Exercise goal: Copy out the material verbatim, beginning at the line that contains "Reading left to" and continuing through the end of the material, and omit the pictures from your answer.

Data for processing:
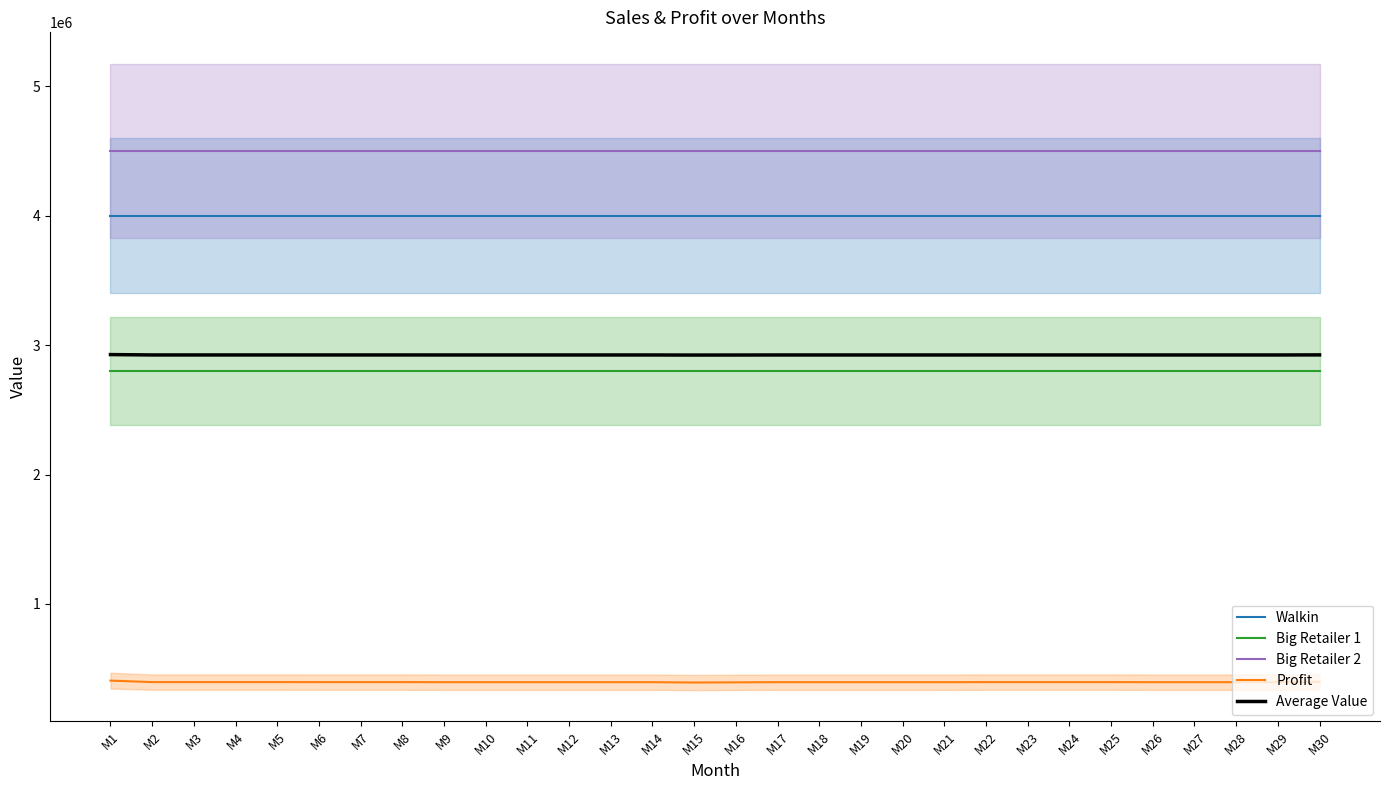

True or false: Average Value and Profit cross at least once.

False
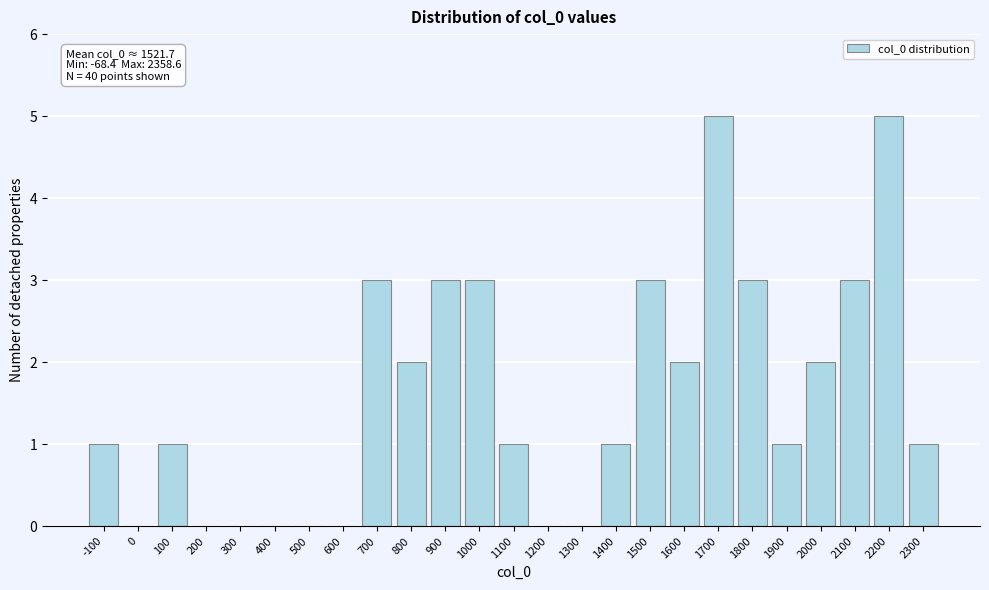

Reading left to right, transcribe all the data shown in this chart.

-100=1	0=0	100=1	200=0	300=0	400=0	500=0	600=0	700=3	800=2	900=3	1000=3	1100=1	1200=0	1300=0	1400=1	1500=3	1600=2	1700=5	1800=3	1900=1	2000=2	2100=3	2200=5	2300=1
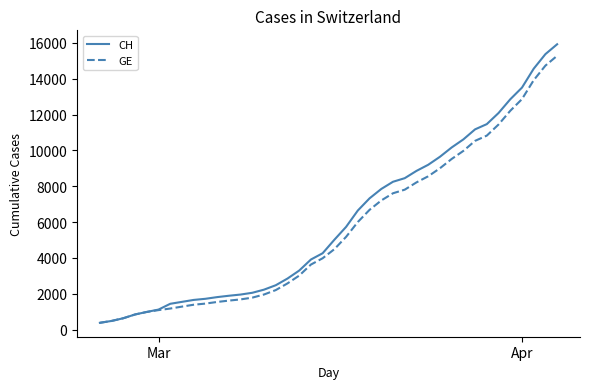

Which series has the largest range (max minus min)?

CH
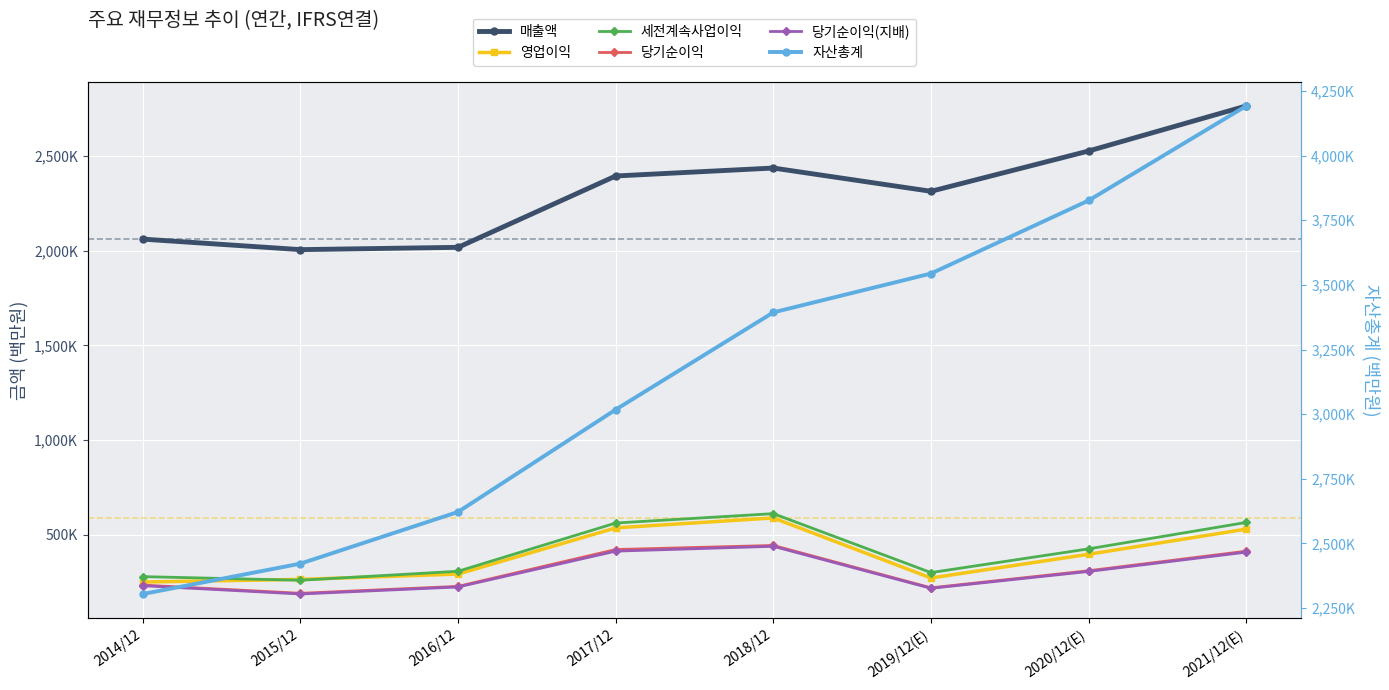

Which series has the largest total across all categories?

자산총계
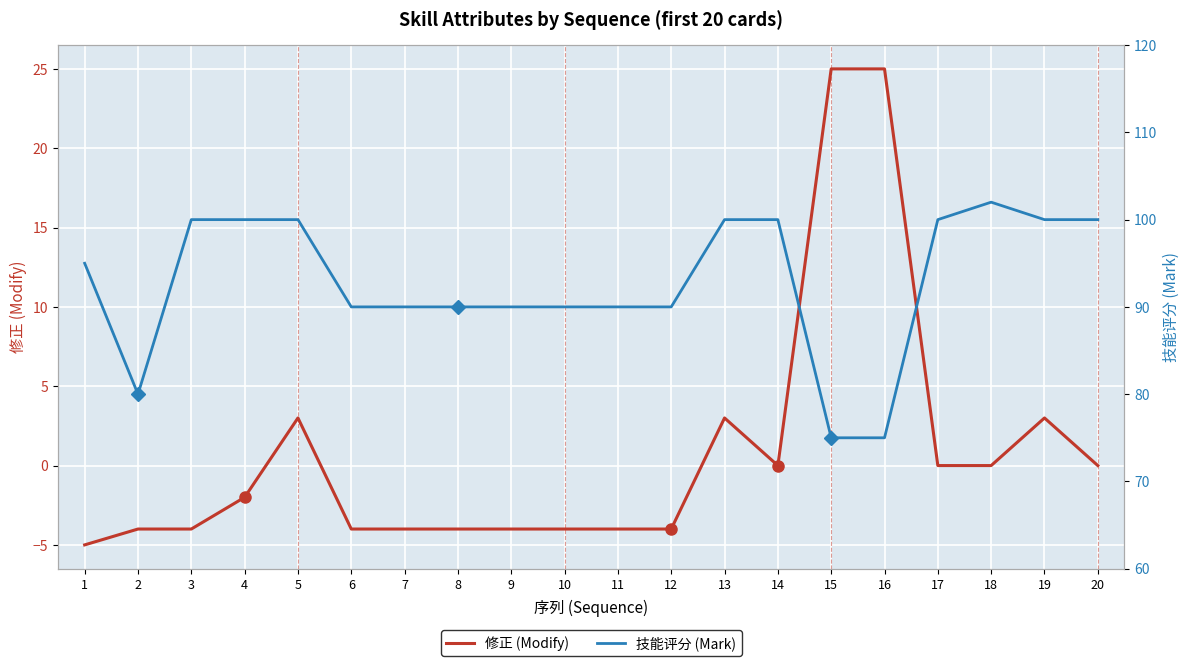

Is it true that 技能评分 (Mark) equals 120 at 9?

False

Answer to the problem:
Reading left to right, transcribe all the data shown in this chart.

-100=1	0=0	100=1	200=0	300=0	400=0	500=0	600=0	700=3	800=2	900=3	1000=3	1100=1	1200=0	1300=0	1400=1	1500=3	1600=2	1700=5	1800=3	1900=1	2000=2	2100=3	2200=5	2300=1

Which series has the largest range (max minus min)?

CH

Which series has the largest total across all categories?

자산총계

Is it true that 技能评分 (Mark) equals 120 at 9?

False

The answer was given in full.